第四章-26

文字数 1,352文字

       26

 桐畑たちは、目に見えて消沈していた。皆、体力は限界に近く、肩で息をする者もいた。
 ゴール・キックはギディオンに出された。軽く左に持っていったギディオンは、ライン際のハーフバックに速いパスを出した。
 疲れ果てた桐畑たちの間を縫って、精密なパスがテンポ良く回る。ギディオンを除いて、全員が攻撃に参加していた。
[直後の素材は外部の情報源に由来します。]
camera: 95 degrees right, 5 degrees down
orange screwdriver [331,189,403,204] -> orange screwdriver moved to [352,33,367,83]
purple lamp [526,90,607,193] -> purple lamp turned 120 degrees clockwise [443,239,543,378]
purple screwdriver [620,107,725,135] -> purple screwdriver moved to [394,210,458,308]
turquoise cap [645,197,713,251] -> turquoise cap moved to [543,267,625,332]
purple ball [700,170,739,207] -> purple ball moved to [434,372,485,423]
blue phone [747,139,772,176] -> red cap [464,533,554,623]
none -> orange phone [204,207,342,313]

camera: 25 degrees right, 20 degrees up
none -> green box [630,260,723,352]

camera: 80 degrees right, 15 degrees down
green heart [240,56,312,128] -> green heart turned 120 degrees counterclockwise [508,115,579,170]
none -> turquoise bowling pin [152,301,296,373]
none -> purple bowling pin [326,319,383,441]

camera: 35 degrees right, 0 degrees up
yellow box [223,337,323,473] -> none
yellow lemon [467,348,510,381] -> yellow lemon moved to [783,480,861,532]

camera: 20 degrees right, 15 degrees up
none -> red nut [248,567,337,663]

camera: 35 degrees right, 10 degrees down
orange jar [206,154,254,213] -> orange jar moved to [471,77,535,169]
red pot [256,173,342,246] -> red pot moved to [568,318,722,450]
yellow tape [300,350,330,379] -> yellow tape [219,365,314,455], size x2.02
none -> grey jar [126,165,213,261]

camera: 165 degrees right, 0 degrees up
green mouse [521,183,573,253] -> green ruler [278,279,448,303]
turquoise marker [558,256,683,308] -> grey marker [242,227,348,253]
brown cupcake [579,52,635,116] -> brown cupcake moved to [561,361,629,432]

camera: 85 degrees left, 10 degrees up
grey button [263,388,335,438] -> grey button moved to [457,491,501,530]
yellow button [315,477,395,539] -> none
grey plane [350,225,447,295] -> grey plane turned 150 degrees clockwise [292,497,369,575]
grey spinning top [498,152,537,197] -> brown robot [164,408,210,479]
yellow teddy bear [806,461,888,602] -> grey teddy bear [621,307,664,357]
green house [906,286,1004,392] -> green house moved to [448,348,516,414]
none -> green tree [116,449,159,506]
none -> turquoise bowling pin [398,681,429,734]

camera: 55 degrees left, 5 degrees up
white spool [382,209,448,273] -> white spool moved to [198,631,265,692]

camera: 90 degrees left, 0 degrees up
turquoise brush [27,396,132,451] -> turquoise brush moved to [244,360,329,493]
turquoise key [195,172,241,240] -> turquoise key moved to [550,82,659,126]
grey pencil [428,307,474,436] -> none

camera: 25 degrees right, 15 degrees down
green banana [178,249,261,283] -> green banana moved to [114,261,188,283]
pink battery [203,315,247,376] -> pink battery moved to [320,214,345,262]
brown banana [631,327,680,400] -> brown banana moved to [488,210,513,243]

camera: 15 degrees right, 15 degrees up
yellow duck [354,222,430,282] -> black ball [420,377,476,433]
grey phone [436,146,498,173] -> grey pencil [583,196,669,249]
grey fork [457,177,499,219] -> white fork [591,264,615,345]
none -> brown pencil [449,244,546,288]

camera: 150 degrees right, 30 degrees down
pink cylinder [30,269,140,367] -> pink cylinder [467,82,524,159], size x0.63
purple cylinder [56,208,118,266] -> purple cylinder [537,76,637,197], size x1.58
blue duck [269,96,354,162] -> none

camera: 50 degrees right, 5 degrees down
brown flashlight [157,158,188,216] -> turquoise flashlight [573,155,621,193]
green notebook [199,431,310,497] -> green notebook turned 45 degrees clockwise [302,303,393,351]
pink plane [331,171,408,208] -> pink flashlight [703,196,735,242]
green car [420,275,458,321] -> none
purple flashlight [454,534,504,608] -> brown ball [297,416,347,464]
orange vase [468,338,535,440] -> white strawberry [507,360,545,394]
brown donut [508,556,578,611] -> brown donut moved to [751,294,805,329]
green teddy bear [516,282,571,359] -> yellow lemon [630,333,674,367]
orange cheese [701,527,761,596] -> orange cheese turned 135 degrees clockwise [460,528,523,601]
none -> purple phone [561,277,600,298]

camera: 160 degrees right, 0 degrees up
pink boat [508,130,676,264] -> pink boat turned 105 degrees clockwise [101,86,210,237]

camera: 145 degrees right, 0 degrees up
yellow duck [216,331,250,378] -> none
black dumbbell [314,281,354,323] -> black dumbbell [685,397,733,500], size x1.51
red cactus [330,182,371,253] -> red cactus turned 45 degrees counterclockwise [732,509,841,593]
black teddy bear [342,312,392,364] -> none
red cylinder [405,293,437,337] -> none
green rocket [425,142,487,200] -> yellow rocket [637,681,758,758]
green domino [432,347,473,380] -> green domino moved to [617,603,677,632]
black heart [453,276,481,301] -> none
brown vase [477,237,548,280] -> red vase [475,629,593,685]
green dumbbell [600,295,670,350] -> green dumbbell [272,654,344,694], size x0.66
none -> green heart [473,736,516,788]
遥香の健闘で揺らいでいたウェブスターは、完全に息を吹き返していた。
 引いていたエドが敵のキックをなんとか足に当てた。高めのボールが、ペナルティー・エリア内のヴィクターと遥香の間に向かう。
 さっとヴィクターが前に出た。ポジションを奪われた遥香は、回り込もうと身体を使う。
 ヴィクターは、右手で遥香を押さえた、軽く跳躍して、異様なまでに後ろに頭を振り被る。
 遥香の鼻にヴィクターの後頭部が激突した。遥香は文字に起こせないような悲鳴を上げる。そのまま凄まじい勢いで後ろへ倒れていった。
 ガゴ! 頭蓋骨と地面のぶつかる生々しい音が、グラウンドに響き渡った。遥香は両手を鼻に遣ったままほとんど動かない。
(……朝波。くそっ! ヴィクターのやつ、どこまでやりゃあ気が済むんだ!)怒り心頭の桐畑を余所に、頭でボールを去なしたヴィクターは反転した。すぐさま、淀みのないシュート・モーションに入る。
 ブラムが素早い動きでヴィクターの前に入り、シュートを撃ち際で阻止した。ボールがヴィクターの右足を掠めて、敵陣の桐畑へと飛んでいく。
 一瞬、前に、ギディオンは大声で「上げろ!」と、味方に指示を出していた。従った4番は、やや前に位置取っていた。しかし一度、敵に当たったので、オフサイドは無効である。
 桐畑とギディオンとの一対一。ここで得点できないと、勝敗は両チームの協議によって決まる。延長になれば、疲労困憊のホワイトフォードに勝ち目はない。
 右インでターンした桐畑は、ギディオンの全身を見据えた。終盤に来ても、ギディオンの半身の構えには一分の隙もない。
(やる! やる! やる! やる! 身体がぶっ壊れてでも、ここでやるんだ! 朝波は、あれだけの覚悟を俺らに示してくれた! 俺はエースだ! 絶対者だ! 敵にも味方にも、負けるわけにはいかねえ! ここで絶対、決めてやる!)
 意志を固めた桐畑の脳裏を、十九世紀のイギリスで目にした選手のドリブルが過る。
 遥香の柔らかさ、ブラムのボディ・バランス、マルセロの力強さ、エドの鋭い緩急、ヴィクターの流麗さ。その全てが昇華され、桐畑の身体を自然に動かした。
 左足裏で右、右で内跨ぎ、右足裏ストップ。右足裏で左、左で内跨ぎ、左足裏ストップ。
 全身全霊、正確無比のファルカン・フェイントに、ギディオンの重心が右へと傾いた。
 桐畑は見切った。左足を離した。右足をボールに置き後ろに転がす。反時計回りの身体の回転とともに、左足裏で前へ。完全無欠なマルセイユ・ルーレットだった。
 ギディオンの左を抜いた。ギディオン、とっさに桐畑の服を掴む。桐畑は左手で振り払い、最後の力を振り絞ってドリブルを続ける。
 キーパーが出てきた。桐畑はぐっと左に踏み込んだ。右足のアウトでキーパーを躱す。
 ゴールはがら空きだった。桐畑、イン・サイドで蹴り込む。二つの柱の間を、転々とボールが通過した。